Résoudre la dysmorphophobie
Certains problèmes peuvent toutefois être difficiles à expliquer ou à résoudre, comme l’anorexie ou les troubles des conduites alimentaires (TCA). Xavier Pommereau, psychiatre spécialiste de l’enfant en difficulté, a beaucoup utilisé Les Sims entre 2009 et 2011 pour comprendre le mal-être de jeunes adolescentes. Elles devaient alors créer leur avatar pour voir comment elles se représentaient, en particulier au niveau de la morphologie.
“Mon point de départ a été que les adolescents sont des enfants de l’image. Donc au lieu de toujours critiquer cette pratique de mise en avant de soi, autant essayer de travailler avec. En travaillant avec Les Sims, je souhaitais un support de projection en dehors des selfies” explique le psychiatre, qui note davantage de dysmorphophobie aujourd’hui, surtout à cause des réseaux sociaux.
“Aujourd’hui, 1 jeune fille sur 4 souffre d’obsessions relatives à son corps. Et près de 90% des adolescentes sont en délicatesse avec leurs corps” constate le psychiatre.
Le résultat est toutefois un peu décevant. “Au vu des graphismes peu développés de l’époque, le résultat obtenu ne correspondait pas à la réalité. Ce n’était pas un auto-portrait” déplore Xavier Pommereau. Mais la thérapie était tout de même appréciée par les jeunes adolescentes consultées, qui sont souvent très intéressées par le fait de travailler avec leur image.
Les limites d’une vie rêvée à tout prix
Mais vouloir se créer une vie idéale, même dans la vie virtuelle, a parfois ses limites. A trop vouloir aller vers la perfection, les maisons luxueuses et les traits parfaits, certains passionnés des Sims peuvent ressentir un certain malaise en retournant dans la vie réelle.
C’est le cas de Céline, 28 ans, qui joue aux Sims depuis 15 ans. “Pouvoir créer des personnages quasiment parfaits a rajouté au sentiment d’infériorité que j’ai longtemps pu avoir. On crée un monde parfait, ou presque, inatteignable dans la vraie vie. Le fait de pouvoir créer une maison de rêve, et se rendre compte qu’on ne peut pas faire la même chose dans la vraie vie, a souvent créé un sentiment d’échec pour moi.”
Et ce sentiment n’a rien d’anormal, comme l’explique Julie Escurignan, chercheuse à l’Ecole de Management de Paris et spécialiste des liens entre fans et industries culturelles: “Il y a cet aspect vie rêvée dans les Sims mais finalement il devient vite assez ennuyeux. Une fois que vous aurez votre grande maison, le jeu deviendra cathartique.”

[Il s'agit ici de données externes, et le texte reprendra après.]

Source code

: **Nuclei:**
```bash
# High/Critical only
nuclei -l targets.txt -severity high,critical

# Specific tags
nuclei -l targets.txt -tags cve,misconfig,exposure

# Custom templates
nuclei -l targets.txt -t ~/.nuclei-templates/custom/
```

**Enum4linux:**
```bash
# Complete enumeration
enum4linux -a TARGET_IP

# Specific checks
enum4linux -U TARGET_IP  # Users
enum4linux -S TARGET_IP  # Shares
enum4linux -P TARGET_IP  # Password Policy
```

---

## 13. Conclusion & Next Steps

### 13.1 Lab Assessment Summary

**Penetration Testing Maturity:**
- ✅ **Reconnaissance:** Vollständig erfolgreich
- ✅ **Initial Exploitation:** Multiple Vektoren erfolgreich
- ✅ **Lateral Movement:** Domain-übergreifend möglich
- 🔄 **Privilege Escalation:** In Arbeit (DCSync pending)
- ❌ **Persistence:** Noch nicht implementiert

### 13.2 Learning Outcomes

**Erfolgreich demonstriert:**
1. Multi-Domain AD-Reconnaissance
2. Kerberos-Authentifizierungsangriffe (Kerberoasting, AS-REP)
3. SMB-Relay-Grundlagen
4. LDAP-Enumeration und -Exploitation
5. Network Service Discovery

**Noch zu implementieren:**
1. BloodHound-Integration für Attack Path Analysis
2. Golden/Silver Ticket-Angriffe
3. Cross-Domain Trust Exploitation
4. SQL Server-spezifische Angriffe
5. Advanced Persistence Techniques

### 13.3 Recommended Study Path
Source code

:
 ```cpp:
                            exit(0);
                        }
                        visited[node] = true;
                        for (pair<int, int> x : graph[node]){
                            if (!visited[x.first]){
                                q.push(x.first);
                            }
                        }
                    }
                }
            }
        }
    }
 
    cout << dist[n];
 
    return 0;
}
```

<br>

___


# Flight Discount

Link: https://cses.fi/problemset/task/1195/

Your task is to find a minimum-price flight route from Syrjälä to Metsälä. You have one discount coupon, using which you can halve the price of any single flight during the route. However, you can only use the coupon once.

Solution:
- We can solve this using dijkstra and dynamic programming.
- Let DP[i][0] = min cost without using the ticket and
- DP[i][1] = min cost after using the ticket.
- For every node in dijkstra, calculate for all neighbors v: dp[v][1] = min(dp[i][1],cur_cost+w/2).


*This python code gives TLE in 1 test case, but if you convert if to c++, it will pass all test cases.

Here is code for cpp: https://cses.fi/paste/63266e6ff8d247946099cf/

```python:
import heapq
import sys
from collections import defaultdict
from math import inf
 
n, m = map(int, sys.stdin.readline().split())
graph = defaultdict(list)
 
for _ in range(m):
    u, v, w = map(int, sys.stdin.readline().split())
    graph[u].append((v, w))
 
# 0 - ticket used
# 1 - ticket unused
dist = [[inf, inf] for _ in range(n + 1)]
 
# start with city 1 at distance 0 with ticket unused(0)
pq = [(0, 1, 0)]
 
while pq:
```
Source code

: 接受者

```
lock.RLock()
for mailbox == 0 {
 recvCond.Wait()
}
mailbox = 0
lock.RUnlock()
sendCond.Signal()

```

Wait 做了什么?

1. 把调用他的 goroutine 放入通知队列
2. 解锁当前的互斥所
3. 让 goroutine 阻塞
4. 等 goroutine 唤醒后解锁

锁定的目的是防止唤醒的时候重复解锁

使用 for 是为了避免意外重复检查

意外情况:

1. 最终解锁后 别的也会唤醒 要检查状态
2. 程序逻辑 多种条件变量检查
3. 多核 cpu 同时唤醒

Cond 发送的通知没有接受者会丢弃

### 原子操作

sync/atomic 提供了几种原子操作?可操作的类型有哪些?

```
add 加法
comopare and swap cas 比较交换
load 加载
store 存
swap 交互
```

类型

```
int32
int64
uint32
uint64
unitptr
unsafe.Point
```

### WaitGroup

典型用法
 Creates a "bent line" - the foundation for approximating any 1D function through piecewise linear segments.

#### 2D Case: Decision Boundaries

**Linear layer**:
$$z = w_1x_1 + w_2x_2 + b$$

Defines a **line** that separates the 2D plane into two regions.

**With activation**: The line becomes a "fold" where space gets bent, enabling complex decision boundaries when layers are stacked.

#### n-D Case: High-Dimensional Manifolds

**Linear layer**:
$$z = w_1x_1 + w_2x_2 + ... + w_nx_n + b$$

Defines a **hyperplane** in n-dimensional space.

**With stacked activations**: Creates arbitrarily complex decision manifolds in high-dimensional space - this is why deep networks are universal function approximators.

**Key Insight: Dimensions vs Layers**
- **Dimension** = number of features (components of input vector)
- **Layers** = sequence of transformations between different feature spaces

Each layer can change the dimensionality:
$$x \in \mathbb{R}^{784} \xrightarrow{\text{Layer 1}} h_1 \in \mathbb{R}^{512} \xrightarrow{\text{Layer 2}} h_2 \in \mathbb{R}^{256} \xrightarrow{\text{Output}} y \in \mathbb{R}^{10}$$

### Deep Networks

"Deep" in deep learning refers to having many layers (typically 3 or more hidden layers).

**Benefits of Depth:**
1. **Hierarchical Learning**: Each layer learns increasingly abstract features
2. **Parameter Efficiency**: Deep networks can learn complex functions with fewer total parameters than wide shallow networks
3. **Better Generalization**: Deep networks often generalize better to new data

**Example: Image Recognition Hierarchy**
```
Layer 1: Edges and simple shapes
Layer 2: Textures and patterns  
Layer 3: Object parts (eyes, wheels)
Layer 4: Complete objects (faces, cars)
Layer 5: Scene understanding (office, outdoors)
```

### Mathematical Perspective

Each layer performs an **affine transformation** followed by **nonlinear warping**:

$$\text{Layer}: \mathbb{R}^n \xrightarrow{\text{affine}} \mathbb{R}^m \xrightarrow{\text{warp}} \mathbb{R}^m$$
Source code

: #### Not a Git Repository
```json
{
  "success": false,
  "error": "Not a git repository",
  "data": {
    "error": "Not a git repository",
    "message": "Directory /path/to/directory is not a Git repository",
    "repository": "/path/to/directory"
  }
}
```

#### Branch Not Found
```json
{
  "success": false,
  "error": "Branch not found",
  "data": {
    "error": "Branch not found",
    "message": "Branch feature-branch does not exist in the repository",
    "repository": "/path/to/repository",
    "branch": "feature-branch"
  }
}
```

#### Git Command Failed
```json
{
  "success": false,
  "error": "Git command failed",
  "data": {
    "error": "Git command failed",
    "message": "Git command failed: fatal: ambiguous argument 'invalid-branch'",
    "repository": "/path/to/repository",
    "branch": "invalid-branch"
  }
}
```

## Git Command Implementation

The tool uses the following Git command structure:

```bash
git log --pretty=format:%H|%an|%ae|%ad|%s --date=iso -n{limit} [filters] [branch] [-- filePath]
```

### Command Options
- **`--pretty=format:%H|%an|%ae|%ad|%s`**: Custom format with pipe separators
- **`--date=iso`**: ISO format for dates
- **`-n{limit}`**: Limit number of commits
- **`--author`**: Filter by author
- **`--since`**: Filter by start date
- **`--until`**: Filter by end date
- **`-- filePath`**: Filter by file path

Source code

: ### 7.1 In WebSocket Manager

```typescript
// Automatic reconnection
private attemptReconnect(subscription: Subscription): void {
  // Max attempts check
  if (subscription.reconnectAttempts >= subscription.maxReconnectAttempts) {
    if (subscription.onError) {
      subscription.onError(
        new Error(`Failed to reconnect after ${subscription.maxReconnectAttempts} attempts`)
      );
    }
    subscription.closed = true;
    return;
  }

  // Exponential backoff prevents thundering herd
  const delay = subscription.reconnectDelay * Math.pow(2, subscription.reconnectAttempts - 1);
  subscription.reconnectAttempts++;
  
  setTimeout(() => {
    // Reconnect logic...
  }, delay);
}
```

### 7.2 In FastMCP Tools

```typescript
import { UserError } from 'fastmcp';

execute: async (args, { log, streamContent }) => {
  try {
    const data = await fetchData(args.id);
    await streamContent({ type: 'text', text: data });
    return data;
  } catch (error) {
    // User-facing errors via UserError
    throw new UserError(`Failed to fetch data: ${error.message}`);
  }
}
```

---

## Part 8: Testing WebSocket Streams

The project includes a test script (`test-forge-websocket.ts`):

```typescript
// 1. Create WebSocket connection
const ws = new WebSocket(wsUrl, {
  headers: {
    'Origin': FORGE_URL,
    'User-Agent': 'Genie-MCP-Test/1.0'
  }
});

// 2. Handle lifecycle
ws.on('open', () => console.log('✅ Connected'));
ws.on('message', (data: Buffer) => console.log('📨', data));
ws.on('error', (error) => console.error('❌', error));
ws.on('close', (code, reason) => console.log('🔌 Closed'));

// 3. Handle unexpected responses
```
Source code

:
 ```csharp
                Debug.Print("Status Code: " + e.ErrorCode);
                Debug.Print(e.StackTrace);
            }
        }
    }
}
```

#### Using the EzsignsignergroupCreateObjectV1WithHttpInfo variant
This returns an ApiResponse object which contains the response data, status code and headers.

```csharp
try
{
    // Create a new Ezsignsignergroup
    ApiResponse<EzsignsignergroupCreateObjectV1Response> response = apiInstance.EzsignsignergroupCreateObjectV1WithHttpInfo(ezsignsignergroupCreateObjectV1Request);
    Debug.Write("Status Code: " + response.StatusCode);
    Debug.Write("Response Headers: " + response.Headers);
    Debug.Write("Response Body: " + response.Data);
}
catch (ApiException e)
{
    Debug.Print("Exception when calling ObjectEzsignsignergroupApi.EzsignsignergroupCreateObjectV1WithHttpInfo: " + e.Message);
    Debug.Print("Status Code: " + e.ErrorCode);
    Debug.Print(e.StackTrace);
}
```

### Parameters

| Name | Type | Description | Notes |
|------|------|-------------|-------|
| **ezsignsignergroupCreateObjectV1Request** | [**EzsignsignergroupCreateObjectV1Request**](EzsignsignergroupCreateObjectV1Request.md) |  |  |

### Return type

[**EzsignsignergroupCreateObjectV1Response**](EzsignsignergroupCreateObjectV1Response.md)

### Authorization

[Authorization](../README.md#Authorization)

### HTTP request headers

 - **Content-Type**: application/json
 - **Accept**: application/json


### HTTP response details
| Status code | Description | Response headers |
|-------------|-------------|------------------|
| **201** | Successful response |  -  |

La chercheuse poursuit en expliquant également en quoi Les Sims n’a pas forcément une vocation de projection: “Vous allez créer les gens que vous n’aimez pas, vous tuez votre patron… C’est un exutoire. Ce n’est pas vraiment la vie qu’on aimerait avoir, c’est plutôt un test de type “Et si j’avais fait un choix différent?”. Le but est surtout d’essayer autre chose, être différent, faire quelque chose qu’on ne pourrait pas faire dans la vraie vie.”
Sans limites ni jugements, Les Sims est ainsi devenu depuis deux décennies un moyen d’expression à part entière. Un lieu clos respectant l’intimité, la découverte et la délivrance des pulsions qui n’a eu de cesse d’évoluer pour suivre les tendances sociétales. Et à l’aube d’un éventuel cinquième opus, le jeu compte bien garder son statut de laboratoire de vie. “L’universalité de pouvoir se créer une vie ne changera pas, explique Julie Escurignan. On ne sait pas comment cela va évoluer mais on aura toujours envie de se créer une vie parallèle.”